Несколько недель назад к Ивану подошел человек средних лет, представился научным сотрудником Института современных знаний и попросил помощи в одном несложном деле. Иван Колесников, как человек, очень неплохо ориентирующийся в московских катакомбах, должен был провести группу в составе этого самого ученого и троих его друзей к старому канализационному отстойнику. Особенность этого отстойника состояла в том, что до Великой Отечественной войны он был связан с Кремлем. Теперь, конечно, эти коммуникации были перекрыты, а доступы к отстойнику теоретически замурованы. Но на самом деле имелось несколько проходов, которые позволяли выйти к этому старому большому колодцу.
Иван поинтересовался, зачем это простому ученому. Тот ответил, что это нужно для его диссертации по биологии.
Колесников мгновенно навострил уши. Ему всегда было интересно что-то новое и необычное, на что можно было наткнуться в московских подземельях. А его оставалось все меньше и меньше. Уже давно были найдены и правительственное убежище, и секретная ветка метро, и подземные ходы, которые раньше вели за черту города, а теперь имели выходы в спальных районах Москвы. Новое было все труднее обнаруживать.
И он согласился. Ученый, назвавшийся Ярославом, выдал довольно щедрый аванс и сказал, что Колесников получит возможность присутствовать при исследованиях.
— А в чем суть исследований-то? — спросил диггер.

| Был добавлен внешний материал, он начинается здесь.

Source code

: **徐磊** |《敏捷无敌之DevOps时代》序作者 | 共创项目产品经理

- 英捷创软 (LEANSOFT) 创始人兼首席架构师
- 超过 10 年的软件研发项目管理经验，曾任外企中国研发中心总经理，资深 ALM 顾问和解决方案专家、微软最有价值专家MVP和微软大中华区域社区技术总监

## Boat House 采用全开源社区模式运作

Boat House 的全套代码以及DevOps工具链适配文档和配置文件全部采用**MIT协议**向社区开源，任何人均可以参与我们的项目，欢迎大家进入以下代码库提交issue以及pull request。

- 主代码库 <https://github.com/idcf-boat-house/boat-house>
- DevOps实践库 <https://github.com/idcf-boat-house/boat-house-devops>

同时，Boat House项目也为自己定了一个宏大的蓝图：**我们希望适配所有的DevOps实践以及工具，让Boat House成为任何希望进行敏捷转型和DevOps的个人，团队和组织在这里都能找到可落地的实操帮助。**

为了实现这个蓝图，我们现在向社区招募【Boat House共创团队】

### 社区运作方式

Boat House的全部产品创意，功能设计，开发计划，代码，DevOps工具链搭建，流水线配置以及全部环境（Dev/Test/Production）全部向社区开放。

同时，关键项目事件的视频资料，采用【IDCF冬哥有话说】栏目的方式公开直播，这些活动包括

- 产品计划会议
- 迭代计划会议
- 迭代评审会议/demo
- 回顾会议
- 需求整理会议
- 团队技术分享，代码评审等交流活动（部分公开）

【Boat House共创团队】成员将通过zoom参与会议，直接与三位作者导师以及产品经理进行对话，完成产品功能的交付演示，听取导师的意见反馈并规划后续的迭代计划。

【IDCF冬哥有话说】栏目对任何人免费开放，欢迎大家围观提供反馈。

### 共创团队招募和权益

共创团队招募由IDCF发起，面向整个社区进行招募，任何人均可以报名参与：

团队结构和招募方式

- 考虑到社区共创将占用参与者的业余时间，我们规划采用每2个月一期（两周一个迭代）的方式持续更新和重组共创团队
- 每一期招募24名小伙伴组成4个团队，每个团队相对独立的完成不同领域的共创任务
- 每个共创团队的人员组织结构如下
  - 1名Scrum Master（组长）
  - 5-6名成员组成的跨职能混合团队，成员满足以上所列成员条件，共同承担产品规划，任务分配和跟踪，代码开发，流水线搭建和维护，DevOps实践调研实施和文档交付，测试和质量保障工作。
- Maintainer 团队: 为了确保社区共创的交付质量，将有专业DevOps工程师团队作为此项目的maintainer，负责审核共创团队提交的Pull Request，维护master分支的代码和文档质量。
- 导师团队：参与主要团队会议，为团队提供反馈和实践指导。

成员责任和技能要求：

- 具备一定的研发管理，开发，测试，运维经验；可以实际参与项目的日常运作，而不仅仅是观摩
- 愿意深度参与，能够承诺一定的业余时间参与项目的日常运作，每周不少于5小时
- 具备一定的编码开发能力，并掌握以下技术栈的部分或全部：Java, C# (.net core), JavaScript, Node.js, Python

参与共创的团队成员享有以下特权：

— Я историк. Ищу подтверждения того, что здесь когда-то была крупная лаборатория по производству химического оружия, которую курировал лично Сталин. Говорят, отходы из нее шли как раз в этот отстойник.
— Отходы химического оружия? В отстойник посреди Москвы? — удивился Ваня.
— А в чем, собственно, вопрос? Можно подумать, абсолютно все отходы токсичны.
Ваня смутился. Наверное, действительно отходы были разными.
— Выбрасывали только то, что не представляло угрозы для москвичей. Остальное запечатывали в толстостенные бочки из сплава, трудно поддающегося коррозии, и вывозили в могильники. Часть этих могильников мы нашли… А здесь, в заброшенном отстойнике, мы будем искать следы других веществ, характерных для производства химического оружия. Конкретно — люизита и табуна. Есть ряд сопутствующих химикатов, характерных для производства только этих веществ, и если мы их найдем, то значит, в центре Москвы на самом деле существовала секретная лаборатория по производству боевых отравляющих веществ.